Lake Tahoe Unified School District rules for cell phones this school year

SOUTH LAKE TAHOE, Calif. - As South Lake Tahoe students head back to the classroom on Monday, August 26, the Lake Tahoe Unified School District (LTUSD) will be enforcing current rules on cell phones during the school day. Many school districts across the county, including nearby Carson City, have banned cell phone use during the school day for multiple reasons, most dealing with a lack of attention to learning, addiction, and bullying, and other mental health issues.

At South Tahoe High School, these are the rules concerning cell phones:

Cell phones and earbuds need to be put away and off or silenced during all class periods unless directed otherwise by the classroom teacher.

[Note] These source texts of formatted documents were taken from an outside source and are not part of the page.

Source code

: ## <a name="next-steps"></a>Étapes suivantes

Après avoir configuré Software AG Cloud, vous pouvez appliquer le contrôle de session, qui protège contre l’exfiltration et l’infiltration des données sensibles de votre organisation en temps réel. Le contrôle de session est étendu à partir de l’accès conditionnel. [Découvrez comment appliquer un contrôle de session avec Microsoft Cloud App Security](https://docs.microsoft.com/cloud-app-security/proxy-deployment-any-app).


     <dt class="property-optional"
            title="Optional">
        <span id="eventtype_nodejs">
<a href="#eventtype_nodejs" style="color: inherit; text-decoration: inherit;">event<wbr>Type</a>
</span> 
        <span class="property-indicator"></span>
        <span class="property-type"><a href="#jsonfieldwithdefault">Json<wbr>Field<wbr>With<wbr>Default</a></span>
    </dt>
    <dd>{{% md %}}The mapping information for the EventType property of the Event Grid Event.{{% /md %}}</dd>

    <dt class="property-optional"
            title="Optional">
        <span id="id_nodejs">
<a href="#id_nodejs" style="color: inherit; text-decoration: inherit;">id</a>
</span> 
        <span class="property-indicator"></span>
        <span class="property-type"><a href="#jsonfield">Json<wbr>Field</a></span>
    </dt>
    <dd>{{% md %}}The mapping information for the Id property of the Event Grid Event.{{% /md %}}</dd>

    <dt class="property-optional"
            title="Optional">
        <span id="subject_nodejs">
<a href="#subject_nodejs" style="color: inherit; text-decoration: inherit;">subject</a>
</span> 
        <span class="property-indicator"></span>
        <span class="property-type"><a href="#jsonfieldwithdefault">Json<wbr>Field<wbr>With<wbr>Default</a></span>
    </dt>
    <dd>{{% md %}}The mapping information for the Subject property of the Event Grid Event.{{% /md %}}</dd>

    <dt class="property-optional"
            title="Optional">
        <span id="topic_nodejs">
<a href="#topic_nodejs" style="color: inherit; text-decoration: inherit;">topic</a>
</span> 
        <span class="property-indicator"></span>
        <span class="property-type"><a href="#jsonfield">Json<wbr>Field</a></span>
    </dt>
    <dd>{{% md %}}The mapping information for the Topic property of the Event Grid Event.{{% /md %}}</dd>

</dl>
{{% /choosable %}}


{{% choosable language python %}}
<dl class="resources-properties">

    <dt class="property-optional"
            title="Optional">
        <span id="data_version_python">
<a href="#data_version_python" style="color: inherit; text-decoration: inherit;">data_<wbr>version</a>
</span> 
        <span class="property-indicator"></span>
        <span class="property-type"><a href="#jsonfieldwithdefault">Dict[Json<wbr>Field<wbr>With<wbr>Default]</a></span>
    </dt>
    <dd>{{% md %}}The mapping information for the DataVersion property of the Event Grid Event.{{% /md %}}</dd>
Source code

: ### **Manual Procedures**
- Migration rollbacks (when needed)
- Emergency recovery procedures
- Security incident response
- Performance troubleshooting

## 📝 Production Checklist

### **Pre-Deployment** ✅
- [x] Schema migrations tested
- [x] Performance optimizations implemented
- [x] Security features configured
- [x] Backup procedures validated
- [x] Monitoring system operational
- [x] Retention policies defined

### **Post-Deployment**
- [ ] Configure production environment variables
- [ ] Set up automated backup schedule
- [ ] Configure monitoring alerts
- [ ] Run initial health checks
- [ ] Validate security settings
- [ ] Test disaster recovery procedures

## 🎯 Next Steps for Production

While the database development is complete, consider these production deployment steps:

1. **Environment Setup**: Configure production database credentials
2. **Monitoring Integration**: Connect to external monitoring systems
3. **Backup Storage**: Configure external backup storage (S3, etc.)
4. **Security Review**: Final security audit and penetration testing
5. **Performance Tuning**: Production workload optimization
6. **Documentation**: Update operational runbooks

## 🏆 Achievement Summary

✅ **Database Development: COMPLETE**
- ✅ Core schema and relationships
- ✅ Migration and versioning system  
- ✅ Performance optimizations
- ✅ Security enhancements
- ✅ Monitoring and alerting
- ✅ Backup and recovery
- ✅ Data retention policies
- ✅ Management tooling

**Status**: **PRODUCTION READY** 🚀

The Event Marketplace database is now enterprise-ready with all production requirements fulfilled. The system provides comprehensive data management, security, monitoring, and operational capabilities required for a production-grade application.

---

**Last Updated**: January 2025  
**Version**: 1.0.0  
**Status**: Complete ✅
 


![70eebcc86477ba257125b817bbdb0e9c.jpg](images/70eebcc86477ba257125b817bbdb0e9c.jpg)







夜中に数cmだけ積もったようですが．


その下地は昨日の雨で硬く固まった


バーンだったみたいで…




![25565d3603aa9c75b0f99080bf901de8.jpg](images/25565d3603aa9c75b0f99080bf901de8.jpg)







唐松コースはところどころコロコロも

At South Tahoe Middle School:

Cell phones need to be put away and off or silenced from the start of the school day until the end of the school day. They do not come out between classes or at lunchtime.

At elementary schools:

Cell phones are not typically an issue said Dr. Alan Reeder, the LTUSD associate superintendent of educational services. He said the elementary staff requests that cell phones be turned off and put away if a student brings one to school.

Before all students were given a Chromebook, students would occasionally be asked to use cell phones for educational purposes. Relying on students' personal devices is no longer necessary.

In the book, The Anxious Generation: How the Great Rewiring of Childhood Is Causing an Epidemic of Mental Illness, author Jonathan Haidt investigates the collapse of youth mental health in the era of smartphones, social media, and big tech. Haidt states that there are four foundational harms in a phone-based childhood:

Social deprivation. Since 2012, the time adolescents spend with friends in face-to-face settings has dropped 50% — and the pandemic only made it worse.

Sleep deprivation. A lack of sleep leads to “depression, anxiety, irritability, cognitive deficits, poor learning, and lower grades” — and long-term studies have proven smartphones are making us sleep worse.

Attention fragmentation. Since our phones are constantly interrupting us, our ability to focus is severely impaired.

Addiction. Many kids are using their phones like dopamine slot machines, always in search of the next hit — and big tech has designed their apps to encourage this behavior.

He also offers solutions in the book, and that "foundational reforms" to these four harms are:

No smartphones before high school. We should give our kids basic, text-and-call-only phones until they are 14 years old.

No social media before 16. When preteens are subjected to endless algorithmically chosen content and comparisons with influencers, it can damage their self-worth permanently.

Phone-free schools. More than just disallowing phones during class, schools should force kids to lock them away altogether. “That is the only way to free up their attention for each other and for their teachers,” Haidt writes.

Far more unsupervised play and childhood independence. Let your kids learn to “develop social skills, overcome anxiety, and become self-governing young adults,” naturally, Haidt suggests. Give them room to try, fail, and learn from it.